• [Entries supplied]

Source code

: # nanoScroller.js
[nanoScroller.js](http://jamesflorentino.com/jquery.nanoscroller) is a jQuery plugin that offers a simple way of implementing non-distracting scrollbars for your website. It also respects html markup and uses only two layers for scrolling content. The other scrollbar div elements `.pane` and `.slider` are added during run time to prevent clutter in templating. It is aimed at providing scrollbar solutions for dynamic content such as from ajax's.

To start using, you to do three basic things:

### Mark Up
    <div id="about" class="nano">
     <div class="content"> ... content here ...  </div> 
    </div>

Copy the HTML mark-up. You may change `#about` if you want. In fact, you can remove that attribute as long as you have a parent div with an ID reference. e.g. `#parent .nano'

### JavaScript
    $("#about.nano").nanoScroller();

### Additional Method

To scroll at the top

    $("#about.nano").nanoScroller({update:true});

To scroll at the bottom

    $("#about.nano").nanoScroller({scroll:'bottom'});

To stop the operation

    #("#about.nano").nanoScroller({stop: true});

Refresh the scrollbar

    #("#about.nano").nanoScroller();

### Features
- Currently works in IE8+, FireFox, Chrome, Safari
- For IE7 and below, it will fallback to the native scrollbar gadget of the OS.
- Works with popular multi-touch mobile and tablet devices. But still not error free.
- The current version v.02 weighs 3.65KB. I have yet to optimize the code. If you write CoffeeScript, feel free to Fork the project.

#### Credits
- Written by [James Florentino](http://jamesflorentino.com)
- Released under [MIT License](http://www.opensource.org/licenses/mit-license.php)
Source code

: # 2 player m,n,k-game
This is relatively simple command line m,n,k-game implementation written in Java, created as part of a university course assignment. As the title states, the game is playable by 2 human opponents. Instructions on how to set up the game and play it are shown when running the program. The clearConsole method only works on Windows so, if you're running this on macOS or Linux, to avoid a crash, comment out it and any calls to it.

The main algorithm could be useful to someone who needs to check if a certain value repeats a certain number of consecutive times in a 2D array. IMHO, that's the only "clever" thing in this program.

• [Problem statement]
The lines from the one containing "- Written by" through the end of the data are to be copied exactly, the first and last of them included.

• [Answer to this exercise]
- Written by [James Florentino](http://jamesflorentino.com)
- Released under [MIT License](http://www.opensource.org/licenses/mit-license.php)
Source code

: # 2 player m,n,k-game
This is relatively simple command line m,n,k-game implementation written in Java, created as part of a university course assignment. As the title states, the game is playable by 2 human opponents. Instructions on how to set up the game and play it are shown when running the program. The clearConsole method only works on Windows so, if you're running this on macOS or Linux, to avoid a crash, comment out it and any calls to it.

The main algorithm could be useful to someone who needs to check if a certain value repeats a certain number of consecutive times in a 2D array. IMHO, that's the only "clever" thing in this program.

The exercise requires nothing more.